> [What the task requires]
Rewrite the lines below with every "wooden chair" changed to "folding chair" and all other text kept the same. Leave the pictures out of your answer.

> [Collected data]
»»

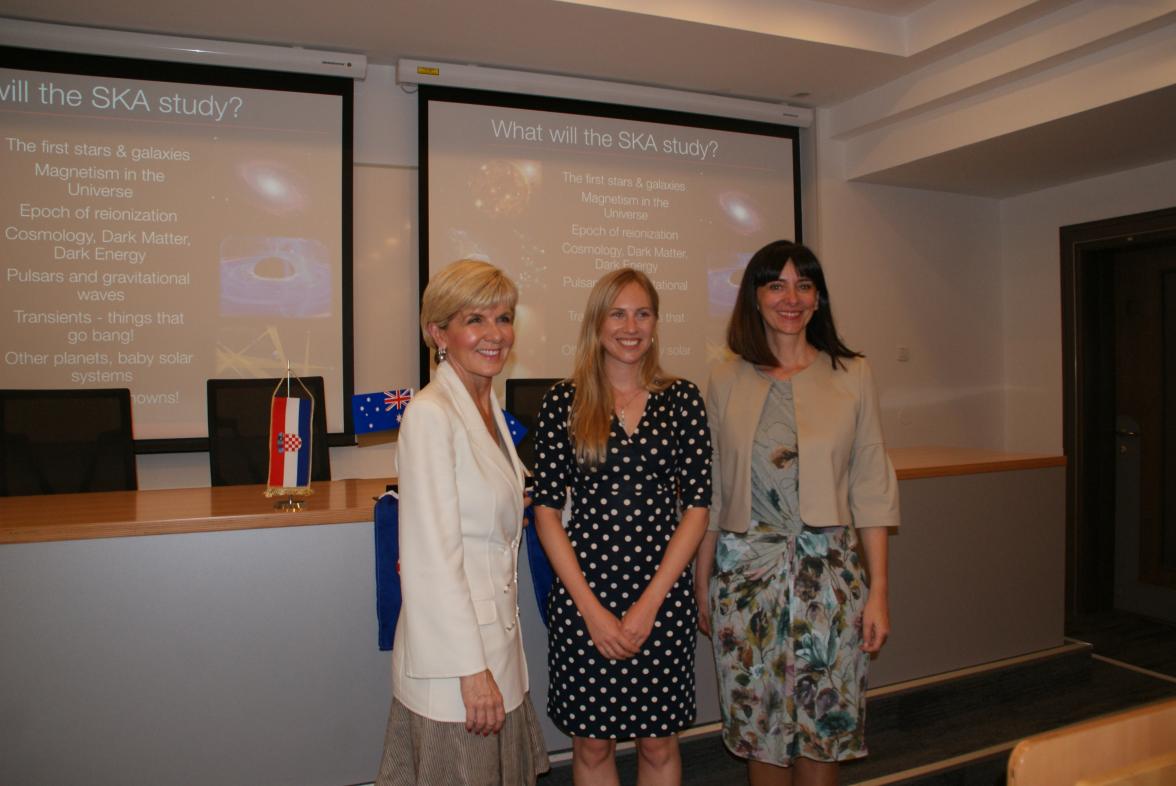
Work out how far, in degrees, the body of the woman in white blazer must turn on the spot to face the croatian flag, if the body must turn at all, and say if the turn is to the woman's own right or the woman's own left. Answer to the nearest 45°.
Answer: approximately 180°

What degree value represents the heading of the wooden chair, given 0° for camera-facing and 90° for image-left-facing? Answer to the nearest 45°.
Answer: approximately 135°

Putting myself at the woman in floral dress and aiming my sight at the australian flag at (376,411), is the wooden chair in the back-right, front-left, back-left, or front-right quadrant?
back-left

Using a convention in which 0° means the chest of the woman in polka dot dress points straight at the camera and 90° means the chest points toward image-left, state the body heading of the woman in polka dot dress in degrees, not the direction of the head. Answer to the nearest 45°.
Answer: approximately 0°

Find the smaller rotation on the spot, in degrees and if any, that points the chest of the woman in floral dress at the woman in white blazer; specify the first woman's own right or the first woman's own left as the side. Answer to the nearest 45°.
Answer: approximately 45° to the first woman's own right

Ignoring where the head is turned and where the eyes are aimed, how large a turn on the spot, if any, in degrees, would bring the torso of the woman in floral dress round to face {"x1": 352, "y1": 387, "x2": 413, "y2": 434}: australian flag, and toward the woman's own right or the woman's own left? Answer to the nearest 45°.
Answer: approximately 90° to the woman's own right

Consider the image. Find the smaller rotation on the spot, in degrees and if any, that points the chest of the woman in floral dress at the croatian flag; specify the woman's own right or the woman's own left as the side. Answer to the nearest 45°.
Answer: approximately 90° to the woman's own right

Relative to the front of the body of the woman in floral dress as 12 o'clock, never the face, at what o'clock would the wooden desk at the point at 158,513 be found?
The wooden desk is roughly at 3 o'clock from the woman in floral dress.

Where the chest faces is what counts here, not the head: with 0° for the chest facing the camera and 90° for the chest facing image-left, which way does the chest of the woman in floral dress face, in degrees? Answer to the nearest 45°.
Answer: approximately 0°

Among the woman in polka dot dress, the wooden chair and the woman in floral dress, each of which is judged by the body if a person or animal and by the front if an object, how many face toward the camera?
2
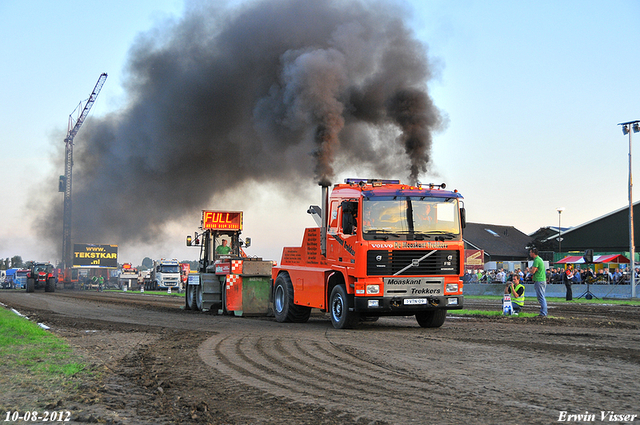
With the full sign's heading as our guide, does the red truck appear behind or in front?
in front

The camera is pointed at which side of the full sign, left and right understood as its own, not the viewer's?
front

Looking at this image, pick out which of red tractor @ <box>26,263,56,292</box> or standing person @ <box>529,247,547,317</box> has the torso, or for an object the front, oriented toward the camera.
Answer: the red tractor

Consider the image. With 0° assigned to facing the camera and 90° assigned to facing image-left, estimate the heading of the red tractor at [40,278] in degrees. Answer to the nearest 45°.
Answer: approximately 0°

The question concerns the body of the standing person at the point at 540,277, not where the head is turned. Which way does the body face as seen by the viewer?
to the viewer's left

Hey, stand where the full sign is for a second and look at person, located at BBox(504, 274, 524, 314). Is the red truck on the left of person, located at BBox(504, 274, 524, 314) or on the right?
right

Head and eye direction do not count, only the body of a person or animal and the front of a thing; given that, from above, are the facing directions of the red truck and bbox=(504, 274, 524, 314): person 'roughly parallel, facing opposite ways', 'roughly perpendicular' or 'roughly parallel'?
roughly perpendicular

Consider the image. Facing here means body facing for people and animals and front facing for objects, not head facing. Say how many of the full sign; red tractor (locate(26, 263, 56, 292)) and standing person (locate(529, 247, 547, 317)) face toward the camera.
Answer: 2

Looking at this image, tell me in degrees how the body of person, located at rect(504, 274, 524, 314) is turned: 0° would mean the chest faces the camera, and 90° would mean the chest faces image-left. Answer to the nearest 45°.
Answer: approximately 45°
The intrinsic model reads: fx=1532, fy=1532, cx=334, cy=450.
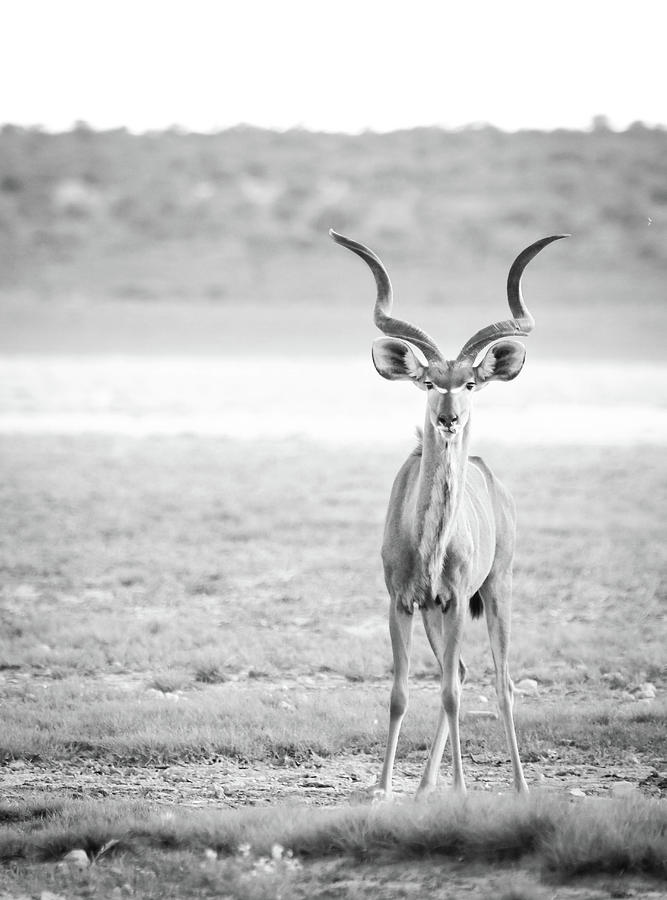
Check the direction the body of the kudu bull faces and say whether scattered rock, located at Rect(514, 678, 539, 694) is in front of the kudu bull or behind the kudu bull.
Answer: behind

««

> [Finished exercise]
Work out how far, in degrees, the body of the woman in white blazer must turn on the spot to face the croatian flag, if the body must turn at all, and say if the turn is to the woman's own right or the woman's own left. Answer to the nearest 45°.
Answer: approximately 180°

What degree value represents the heading of the folding chair, given 0° for camera-facing and 90° for image-left-facing? Answer to the nearest 45°.
Answer: approximately 135°

Putting myself at the woman in floral dress and aiming my sight at the australian flag at (376,411), is the folding chair in the back-right, front-left, back-left, or front-right quadrant?
back-left

Using a convention in which 0° means the chest of the woman in polka dot dress points straight at the camera and 90° means the chest points toward image-left, state the body heading of the woman in polka dot dress in degrees, not the direction of the head. Answer to the nearest 45°.
Answer: approximately 0°

Find the smaller rotation on the spot, in degrees and if any, that points the chest of the woman in floral dress at the woman in white blazer; specify the first woman's own right or the first woman's own left as the side. Answer to the nearest 45°.
Answer: approximately 45° to the first woman's own right

Ignoring where the head is turned and where the eyes are aimed, how large a turn on the spot, if any, in degrees, would bring the torso of the woman in floral dress round to face {"x1": 352, "y1": 387, "x2": 413, "y2": 434}: australian flag, and toward the woman's own right or the woman's own left? Answer to the nearest 45°.
Answer: approximately 90° to the woman's own right

Consider the image. Find the smaller rotation on the spot, in degrees and if any, that points the chest of the woman in floral dress at the croatian flag; specify the woman's own right or the woman's own left as the side. Answer to the nearest 45°.
Answer: approximately 90° to the woman's own right

Relative to the front of the body of the woman in floral dress as 12 o'clock, never the face, at what o'clock would the wooden desk at the point at 158,513 be found?
The wooden desk is roughly at 3 o'clock from the woman in floral dress.

Where the chest faces is what counts here, not the head: with 0° for the chest facing the camera and 90° for the chest facing image-left, which way does the chest of the woman in floral dress face, in degrees? Answer to the nearest 45°.
Answer: approximately 0°

Among the woman in polka dot dress, the folding chair and the woman in floral dress, each of which is judged by the body if a person or animal and by the front if an object, how many face toward the camera?
2
With the full sign's heading as our guide, does the red truck appear behind or in front?
in front

The camera is pointed at which side of the full sign, left and right understood as its own, not the viewer's?
front

Looking at this image, pick out which of red tractor @ <box>26,263,56,292</box> or standing person @ <box>529,247,547,317</box> has the torso, or for an object the front, oriented toward the camera.
Answer: the red tractor

Consider the image. With 0° assigned to facing the camera and 90° assigned to facing image-left, estimate the heading of the red tractor at [40,278] in degrees. Answer to the nearest 45°.
Answer: approximately 0°

The question concerns the body of the standing person at the point at 540,277, not where the head is turned. Which way does the body face as seen by the viewer?
to the viewer's left

Hey, stand where the full sign is for a second and look at person, located at BBox(504, 274, 524, 314). Is the red truck on the left of person, located at BBox(504, 274, 524, 314) or on the right?
right

Head and eye direction do not count, only the body of a person or animal and the front of a thing; given that, from above, are the facing directions of the red truck and bbox=(504, 274, 524, 314): person 'roughly parallel, facing opposite ways', 'roughly perpendicular' or 'roughly parallel'?
roughly perpendicular

Consider the image. Facing here means body facing for people and animals and front facing for objects, not head facing. Say how many of the full sign; red tractor (locate(26, 263, 56, 292)) and standing person (locate(529, 247, 547, 317)) face toward the camera.
Answer: 2

Looking at this image, tell me in degrees how the body of person, located at rect(504, 274, 524, 314) is turned: 0° would mean the chest faces the camera, and 90° would mean the chest faces image-left. Answer to the nearest 45°.
Answer: approximately 45°
The intrinsic model reads: fx=1532, fy=1532, cx=334, cy=450.
Check the direction the body of the kudu bull faces and say whether scattered rock, located at Rect(514, 678, 539, 694) is in front of the kudu bull or behind the kudu bull.
Answer: behind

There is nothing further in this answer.